Electronic structure and transport in amorphous metal oxide and amorphous metal oxynitride semiconductors

Abstract

Recently, amorphous oxide semiconductors have gained significant interest due to their low-temperature processability, high mobility, and high areal uniformity for display backplanes and other large area applications. A multication amorphous oxide, amorphous indium gallium zinc oxide (a-IGZO), has been extensively researched and is now being used in commercial applications. It has been proposed that, in a-IGZO semiconductors, overlapping In-5s orbitals form the conduction path and the carrier mobility is limited due to the presence of multiple cations, which creates a potential barrier for the electronic transport. A multianion approach toward amorphous semiconductors has been suggested to overcome this limitation, and has been shown to achieve Hall mobilities up to an order of magnitude higher compared to multication amorphous semiconductors.

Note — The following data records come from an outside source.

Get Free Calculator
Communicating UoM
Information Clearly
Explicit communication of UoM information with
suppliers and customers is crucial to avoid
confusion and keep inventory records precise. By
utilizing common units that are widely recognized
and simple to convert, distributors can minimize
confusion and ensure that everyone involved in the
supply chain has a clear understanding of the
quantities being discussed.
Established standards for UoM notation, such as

In the present work, we compare the electronic structure and electronic transport in a multication amorphous semiconductor, a-IGZO, and a multianion amorphous semiconductor, amorphous zinc oxynitride (a-ZnON) using computational methods. Our results show that, in a-IGZO, the carrier transport path is through the overlap of outer s-orbitals of mixed cations, whereas, in a-ZnON, the transport path is through the overlapping Zn-4s orbitals, which is the only type of metal cation present. We also show that for multicomponent ionic amorphous semiconductors, the electron transport can be explained in terms of the orbital overlap integral, which can be calculated simply from the structural information. The orbital overlap integral has a direct correlation with the carrier effective mass, which is calculated using computationally expensive first-principles density functional theory based methods.